Investors relied on Aumni’s accuracy but were frustrated by its rigidity.

They needed:

  • Confidence that data came from verified legal sources.
  • Flexibility to input or adjust information when legal docs weren’t yet available or were incomplete.
  • Speed to answer urgent portfolio questions without waiting for manual data extraction.

Aumni’s read-only model couldn’t support both — trust and control were in tension.

The Insight

In user interviews with firms like a16z, General Catalyst, and Forerunner, we learned that investors viewed their data as living. They wanted a platform they could trust for source-backed accuracy and rely on as a workspace for real-time updates and modeling. The solution wasn’t “editable data" - It was a trusted, transparent system of contribution.

The Strategic Shift

We introduced the ability for users to input their own first-party data directly into Aumni — the biggest product strategy change in the company’s history.

It created a hybrid model:

  • Document-sourced data remained the verified foundation.
  • User-sourced data added agility, letting users fill gaps, test scenarios, and keep portfolios current.

Cap Table Comparison

The first feature to use this new model let investors upload and compare their own cap tables:

  • Users could see how ownership evolved across rounds, directly within the interface.
  • Visual comparisons highlighted dilution, new investors, and shifts in control.
  • Clear markers distinguished Aumni-sourced data from user-entered data to preserve transparency and trust.

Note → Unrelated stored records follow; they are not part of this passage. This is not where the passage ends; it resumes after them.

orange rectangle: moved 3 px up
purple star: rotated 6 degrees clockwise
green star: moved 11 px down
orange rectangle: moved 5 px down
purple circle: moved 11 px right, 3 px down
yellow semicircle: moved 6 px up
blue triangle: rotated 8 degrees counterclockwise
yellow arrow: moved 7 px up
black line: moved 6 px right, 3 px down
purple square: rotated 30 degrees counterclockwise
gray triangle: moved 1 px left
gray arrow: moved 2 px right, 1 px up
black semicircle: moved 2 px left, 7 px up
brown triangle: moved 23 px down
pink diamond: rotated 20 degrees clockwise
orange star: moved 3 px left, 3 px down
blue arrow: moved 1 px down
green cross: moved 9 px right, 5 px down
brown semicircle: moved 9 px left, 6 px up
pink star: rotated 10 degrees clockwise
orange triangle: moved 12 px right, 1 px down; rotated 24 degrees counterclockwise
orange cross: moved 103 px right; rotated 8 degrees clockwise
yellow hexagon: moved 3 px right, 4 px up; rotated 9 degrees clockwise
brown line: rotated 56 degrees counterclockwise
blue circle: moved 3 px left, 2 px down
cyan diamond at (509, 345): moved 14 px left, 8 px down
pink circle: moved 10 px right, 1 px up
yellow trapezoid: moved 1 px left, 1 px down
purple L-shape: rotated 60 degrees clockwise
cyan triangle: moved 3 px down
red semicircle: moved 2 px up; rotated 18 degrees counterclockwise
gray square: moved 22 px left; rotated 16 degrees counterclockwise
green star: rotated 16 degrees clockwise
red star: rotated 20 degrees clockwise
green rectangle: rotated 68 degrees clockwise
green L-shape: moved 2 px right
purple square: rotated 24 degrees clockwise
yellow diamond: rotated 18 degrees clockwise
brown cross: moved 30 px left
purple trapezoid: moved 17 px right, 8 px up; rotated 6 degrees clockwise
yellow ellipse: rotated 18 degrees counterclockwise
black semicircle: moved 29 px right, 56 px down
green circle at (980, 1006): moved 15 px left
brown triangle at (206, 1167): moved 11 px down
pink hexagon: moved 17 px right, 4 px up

This was the first time users saw their data reflected live in the platform — immediate and interactive.

Investee Overview

We extended that interactivity to the Investee Overview Page — a high-level snapshot of each portfolio company.

Here, users could:

  • Input up-to-date company valuations, new funding rounds, or transactions they participated in.
  • View their ownership, cost basis, and performance metrics in one place.
  • Understand both the verified history (from deal docs) and the current reality (from their own inputs).

Every design decision balanced credibility with control — showing users what was sourced, what was entered, and what had changed.